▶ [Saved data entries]
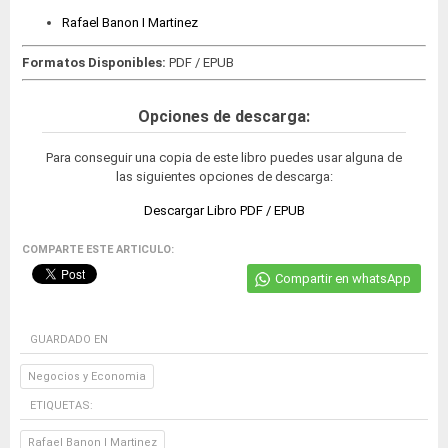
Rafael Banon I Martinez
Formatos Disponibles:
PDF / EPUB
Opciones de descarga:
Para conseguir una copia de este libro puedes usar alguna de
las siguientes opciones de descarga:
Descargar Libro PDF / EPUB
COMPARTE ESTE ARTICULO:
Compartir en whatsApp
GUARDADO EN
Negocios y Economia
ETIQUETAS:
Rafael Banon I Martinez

==

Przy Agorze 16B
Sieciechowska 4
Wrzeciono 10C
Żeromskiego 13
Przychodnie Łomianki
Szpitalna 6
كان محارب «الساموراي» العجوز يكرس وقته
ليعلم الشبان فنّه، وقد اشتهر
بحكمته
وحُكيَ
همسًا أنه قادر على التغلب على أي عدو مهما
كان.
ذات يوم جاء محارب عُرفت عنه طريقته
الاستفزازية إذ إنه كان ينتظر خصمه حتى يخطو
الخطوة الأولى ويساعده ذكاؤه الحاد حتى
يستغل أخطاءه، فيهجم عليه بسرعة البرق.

▶ [WORK TO BE COMPLETED] Starting at the line above that contains "ذات يوم جاء محارب عُرفت عنه طريقته", write out each line exactly until the line that contains "يستغل أخطاءه، فيهجم عليه بسرعة البرق." has been written, and stop there.

▶ [RESULT FOR THIS EXERCISE]
ذات يوم جاء محارب عُرفت عنه طريقته
الاستفزازية إذ إنه كان ينتظر خصمه حتى يخطو
الخطوة الأولى ويساعده ذكاؤه الحاد حتى
يستغل أخطاءه، فيهجم عليه بسرعة البرق.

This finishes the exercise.